Zucker has a blog that includes an online collection of secular Yiddish poems — complete with English translation, transliteration and audio recording — that were either inspired by a Torah portion or whose meaning could be illuminated by it. The poems in the collection, which she calls Parshe Poetry, were written by over a dozen renowned poets, including Yankev Glatshteyn, Itsik Manger, Kadye Molodowsky and Rokhl Korn.
“Even though Modern Yiddish poetry is generally thought of as created by heretics, atheists and agnostics, the Khumesh [the Hebrew Bible] remains a powerful force in their writings,” Zucker said. “It was generally not hard to find Yiddish poems that were either inspired by the sedre or shed new light on it, in ways that should interest and entice both believers and non-believers.”
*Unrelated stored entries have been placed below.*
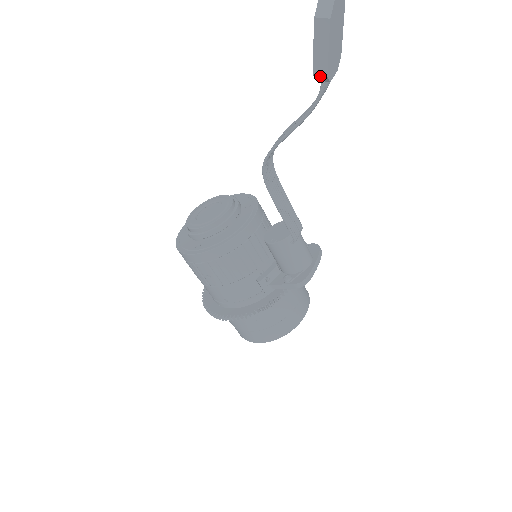
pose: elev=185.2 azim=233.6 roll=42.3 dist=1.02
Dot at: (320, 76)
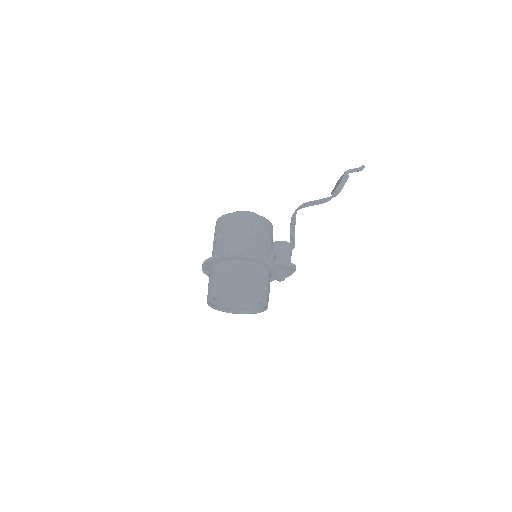
Dot at: (340, 188)
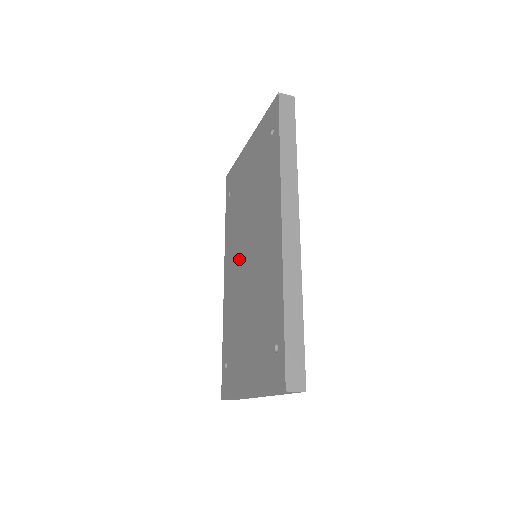
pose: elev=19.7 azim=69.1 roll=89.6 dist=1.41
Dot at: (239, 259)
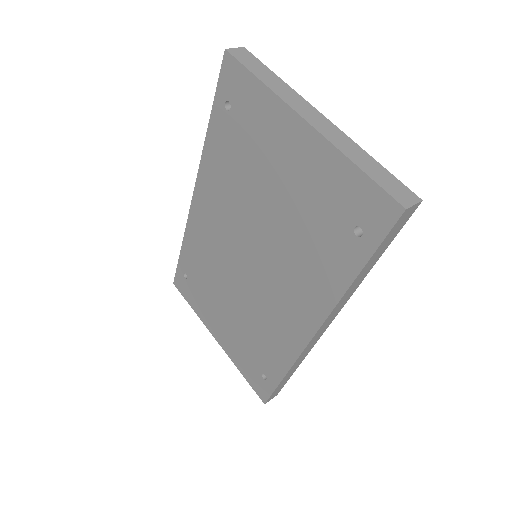
Dot at: (230, 234)
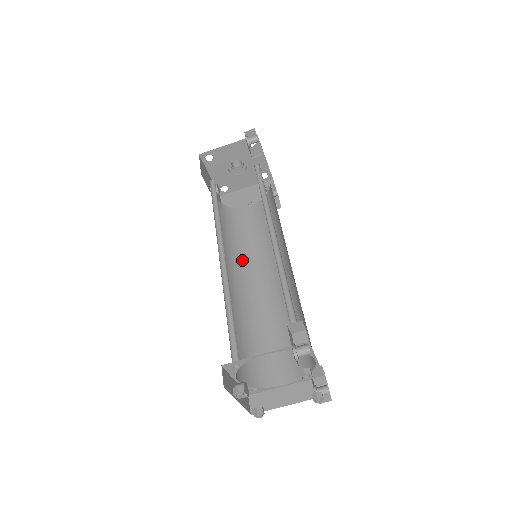
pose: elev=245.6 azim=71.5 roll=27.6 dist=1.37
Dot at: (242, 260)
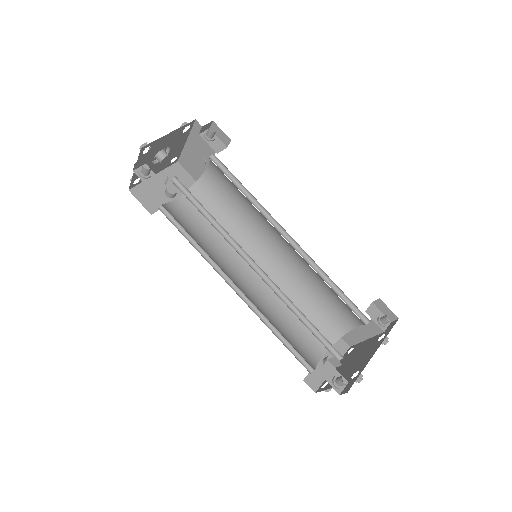
Dot at: (250, 235)
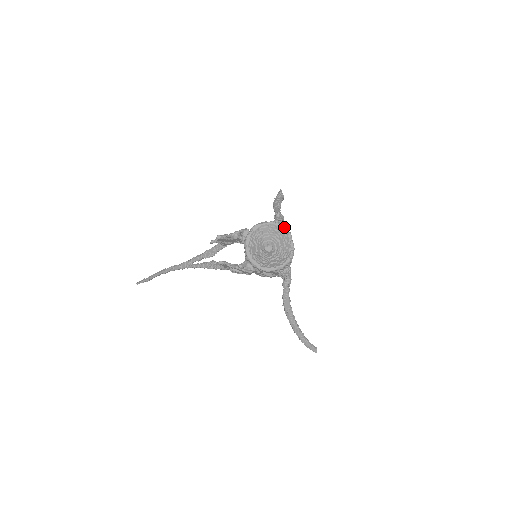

As Jews celebrate the holiday of Simchat Torah by completing the annual Torah reading cycle and going back to the Bible’s first chapter — Genesis — Parshe Poetry provides several exceptional works of verse related to that chapter’s timeless stories. One of them — a delightfully satirical one by Itzik Manger — retells what happens when Eve gives Adam the apple from the Tree of Knowledge. Whether you read the original Yiddish poem or its English translation by Leonard Wolf, you’ll get some true insight into how Manger, a secular Jew, viewed his people’s ancient sacred texts.